- **RECORDED DATA**
┄┄┄┄┄┄

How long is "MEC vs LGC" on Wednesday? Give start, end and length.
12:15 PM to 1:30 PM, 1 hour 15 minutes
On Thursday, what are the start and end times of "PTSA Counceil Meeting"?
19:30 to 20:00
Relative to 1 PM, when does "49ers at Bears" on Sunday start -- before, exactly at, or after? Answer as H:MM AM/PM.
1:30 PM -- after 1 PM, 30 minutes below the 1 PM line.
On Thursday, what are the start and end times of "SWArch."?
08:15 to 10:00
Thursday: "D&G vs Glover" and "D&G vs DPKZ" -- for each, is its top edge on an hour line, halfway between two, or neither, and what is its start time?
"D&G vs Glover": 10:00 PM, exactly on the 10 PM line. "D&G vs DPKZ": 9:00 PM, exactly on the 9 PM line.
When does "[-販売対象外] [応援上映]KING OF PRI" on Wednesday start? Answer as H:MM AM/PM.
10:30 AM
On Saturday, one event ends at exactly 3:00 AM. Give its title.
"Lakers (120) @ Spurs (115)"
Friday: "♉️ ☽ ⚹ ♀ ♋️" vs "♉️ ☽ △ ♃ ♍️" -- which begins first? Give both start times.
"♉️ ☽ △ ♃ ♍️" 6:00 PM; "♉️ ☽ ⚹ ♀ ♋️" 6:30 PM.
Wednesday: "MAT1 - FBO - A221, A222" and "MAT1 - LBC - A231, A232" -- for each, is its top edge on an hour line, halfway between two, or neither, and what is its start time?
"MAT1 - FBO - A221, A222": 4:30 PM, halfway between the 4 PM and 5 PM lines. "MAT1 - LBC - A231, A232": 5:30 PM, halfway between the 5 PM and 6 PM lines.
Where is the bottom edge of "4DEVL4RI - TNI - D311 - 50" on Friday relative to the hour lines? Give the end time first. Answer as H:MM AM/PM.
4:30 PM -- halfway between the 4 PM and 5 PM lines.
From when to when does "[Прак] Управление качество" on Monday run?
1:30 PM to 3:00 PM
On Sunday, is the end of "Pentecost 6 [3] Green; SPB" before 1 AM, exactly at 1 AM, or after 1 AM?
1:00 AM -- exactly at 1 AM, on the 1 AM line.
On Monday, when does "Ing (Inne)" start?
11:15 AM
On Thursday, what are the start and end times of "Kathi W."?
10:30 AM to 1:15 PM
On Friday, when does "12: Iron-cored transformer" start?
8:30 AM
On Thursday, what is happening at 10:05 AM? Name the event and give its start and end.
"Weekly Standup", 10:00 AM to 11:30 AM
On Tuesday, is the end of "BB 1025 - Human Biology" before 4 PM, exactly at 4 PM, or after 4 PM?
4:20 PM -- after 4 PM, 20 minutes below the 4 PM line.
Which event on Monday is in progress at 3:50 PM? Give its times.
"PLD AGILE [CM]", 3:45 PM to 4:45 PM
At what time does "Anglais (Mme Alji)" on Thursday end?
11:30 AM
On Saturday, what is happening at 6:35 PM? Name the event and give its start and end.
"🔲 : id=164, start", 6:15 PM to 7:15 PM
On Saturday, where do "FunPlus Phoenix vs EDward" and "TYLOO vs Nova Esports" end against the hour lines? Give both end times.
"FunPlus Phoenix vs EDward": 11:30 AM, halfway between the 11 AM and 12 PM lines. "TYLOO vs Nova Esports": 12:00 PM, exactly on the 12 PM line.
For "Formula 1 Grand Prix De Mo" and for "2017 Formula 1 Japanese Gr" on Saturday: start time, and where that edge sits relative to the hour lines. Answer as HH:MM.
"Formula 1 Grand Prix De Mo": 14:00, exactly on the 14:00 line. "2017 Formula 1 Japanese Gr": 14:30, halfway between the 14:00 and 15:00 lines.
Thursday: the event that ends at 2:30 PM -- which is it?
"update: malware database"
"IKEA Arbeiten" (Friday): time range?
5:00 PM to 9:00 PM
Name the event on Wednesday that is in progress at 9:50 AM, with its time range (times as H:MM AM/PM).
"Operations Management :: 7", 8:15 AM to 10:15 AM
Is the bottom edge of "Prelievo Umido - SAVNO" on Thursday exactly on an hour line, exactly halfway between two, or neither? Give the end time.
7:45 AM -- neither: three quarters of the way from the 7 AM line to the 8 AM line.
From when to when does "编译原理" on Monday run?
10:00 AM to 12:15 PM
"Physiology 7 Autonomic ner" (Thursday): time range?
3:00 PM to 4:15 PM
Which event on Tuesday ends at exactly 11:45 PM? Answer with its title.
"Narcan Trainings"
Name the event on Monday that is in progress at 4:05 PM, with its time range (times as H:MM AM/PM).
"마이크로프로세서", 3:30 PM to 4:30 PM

┄┄┄┄┄┄

- **WHAT NEEDS TO BE DONE**
Reproduce every item above verbatim, leaving each one unchanged.

- **TASK ANSWER**
How long is "MEC vs LGC" on Wednesday? Give start, end and length.
12:15 PM to 1:30 PM, 1 hour 15 minutes
On Thursday, what are the start and end times of "PTSA Counceil Meeting"?
19:30 to 20:00
Relative to 1 PM, when does "49ers at Bears" on Sunday start -- before, exactly at, or after? Answer as H:MM AM/PM.
1:30 PM -- after 1 PM, 30 minutes below the 1 PM line.
On Thursday, what are the start and end times of "SWArch."?
08:15 to 10:00
Thursday: "D&G vs Glover" and "D&G vs DPKZ" -- for each, is its top edge on an hour line, halfway between two, or neither, and what is its start time?
"D&G vs Glover": 10:00 PM, exactly on the 10 PM line. "D&G vs DPKZ": 9:00 PM, exactly on the 9 PM line.
When does "[-販売対象外] [応援上映]KING OF PRI" on Wednesday start? Answer as H:MM AM/PM.
10:30 AM
On Saturday, one event ends at exactly 3:00 AM. Give its title.
"Lakers (120) @ Spurs (115)"
Friday: "♉️ ☽ ⚹ ♀ ♋️" vs "♉️ ☽ △ ♃ ♍️" -- which begins first? Give both start times.
"♉️ ☽ △ ♃ ♍️" 6:00 PM; "♉️ ☽ ⚹ ♀ ♋️" 6:30 PM.
Wednesday: "MAT1 - FBO - A221, A222" and "MAT1 - LBC - A231, A232" -- for each, is its top edge on an hour line, halfway between two, or neither, and what is its start time?
"MAT1 - FBO - A221, A222": 4:30 PM, halfway between the 4 PM and 5 PM lines. "MAT1 - LBC - A231, A232": 5:30 PM, halfway between the 5 PM and 6 PM lines.
Where is the bottom edge of "4DEVL4RI - TNI - D311 - 50" on Friday relative to the hour lines? Give the end time first. Answer as H:MM AM/PM.
4:30 PM -- halfway between the 4 PM and 5 PM lines.
From when to when does "[Прак] Управление качество" on Monday run?
1:30 PM to 3:00 PM
On Sunday, is the end of "Pentecost 6 [3] Green; SPB" before 1 AM, exactly at 1 AM, or after 1 AM?
1:00 AM -- exactly at 1 AM, on the 1 AM line.
On Monday, when does "Ing (Inne)" start?
11:15 AM
On Thursday, what are the start and end times of "Kathi W."?
10:30 AM to 1:15 PM
On Friday, when does "12: Iron-cored transformer" start?
8:30 AM
On Thursday, what is happening at 10:05 AM? Name the event and give its start and end.
"Weekly Standup", 10:00 AM to 11:30 AM
On Tuesday, is the end of "BB 1025 - Human Biology" before 4 PM, exactly at 4 PM, or after 4 PM?
4:20 PM -- after 4 PM, 20 minutes below the 4 PM line.
Which event on Monday is in progress at 3:50 PM? Give its times.
"PLD AGILE [CM]", 3:45 PM to 4:45 PM
At what time does "Anglais (Mme Alji)" on Thursday end?
11:30 AM
On Saturday, what is happening at 6:35 PM? Name the event and give its start and end.
"🔲 : id=164, start", 6:15 PM to 7:15 PM
On Saturday, where do "FunPlus Phoenix vs EDward" and "TYLOO vs Nova Esports" end against the hour lines? Give both end times.
"FunPlus Phoenix vs EDward": 11:30 AM, halfway between the 11 AM and 12 PM lines. "TYLOO vs Nova Esports": 12:00 PM, exactly on the 12 PM line.
For "Formula 1 Grand Prix De Mo" and for "2017 Formula 1 Japanese Gr" on Saturday: start time, and where that edge sits relative to the hour lines. Answer as HH:MM.
"Formula 1 Grand Prix De Mo": 14:00, exactly on the 14:00 line. "2017 Formula 1 Japanese Gr": 14:30, halfway between the 14:00 and 15:00 lines.
Thursday: the event that ends at 2:30 PM -- which is it?
"update: malware database"
"IKEA Arbeiten" (Friday): time range?
5:00 PM to 9:00 PM
Name the event on Wednesday that is in progress at 9:50 AM, with its time range (times as H:MM AM/PM).
"Operations Management :: 7", 8:15 AM to 10:15 AM
Is the bottom edge of "Prelievo Umido - SAVNO" on Thursday exactly on an hour line, exactly halfway between two, or neither? Give the end time.
7:45 AM -- neither: three quarters of the way from the 7 AM line to the 8 AM line.
From when to when does "编译原理" on Monday run?
10:00 AM to 12:15 PM
"Physiology 7 Autonomic ner" (Thursday): time range?
3:00 PM to 4:15 PM
Which event on Tuesday ends at exactly 11:45 PM? Answer with its title.
"Narcan Trainings"
Name the event on Monday that is in progress at 4:05 PM, with its time range (times as H:MM AM/PM).
"마이크로프로세서", 3:30 PM to 4:30 PM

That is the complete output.